As Americans brace for one of the most expensive Thanksgiving celebrations in years due to inflation, one Washington Post columnist lectured families on how to hold a “climate-friendly” feast.
Washington Post food columnist Tamar Haspel’s ideal climate meal may be a little strange, even for eco-fanatics. Haspel in a Nov. 17 article recommended putting oysters in “stuffing” or using them in “dressing” because they “have the lightest climate impact of any fish in the sea.”
And that was only the beginning. The climate propaganda piece was headlined, “The climate impact of the Thanksgiving meal might surprise you” and hit on most of the culinary favorites for the holiday.
Notably, Haspel didn’t mention the word “inflation” once in her article, even though a recent Quinnipiac poll revealed that Republicans, Democrats and independents all agreed that inflation was more important than climate change by a whopping 26-percent margin.
Haspel also raved about mashed potatoes and cornbread because they are a climate win, and called corn “the most climate-friendly” of all the grains.
The columnist, however, admitted that her audience might not be receptive to her plans to ruin Thanksgiving.
“I know, I know, nobody wants to put ‘climate’ and ‘Thanksgiving’ in the same sentence. Tallying the environmental impact of a holiday feast doesn’t seem like it’s in the spirit of the thing. It’s a holiday! It’s a day when we suspend our ordinary habits and set aside our prudence to spend an entire day eating, drinking and making merry — or at least watching football.”

- **Dataset content**:
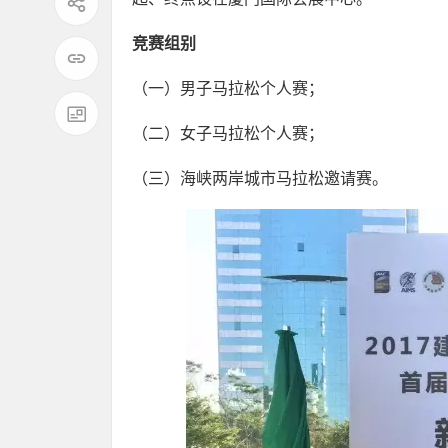
竞赛组别
（一）男子马拉松个人赛；
（二）女子马拉松个人赛；
（三）海峡两岸城市马拉松邀请赛。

- **What the exercise asks**:
Please rewrite the paragraph of the Thanksgiving climate article that begins "Washington Post food columnist Tamar Haspel's ideal climate meal" in fewer words, keeping its main facts. The material above is separate from the Thanksgiving climate article.

- **The answer**:
In a Nov. 17 article, Washington Post food columnist Tamar Haspel suggested a climate meal that may seem odd even to eco-fanatics: oysters in stuffing or dressing, since they "have the lightest climate impact of any fish in the sea."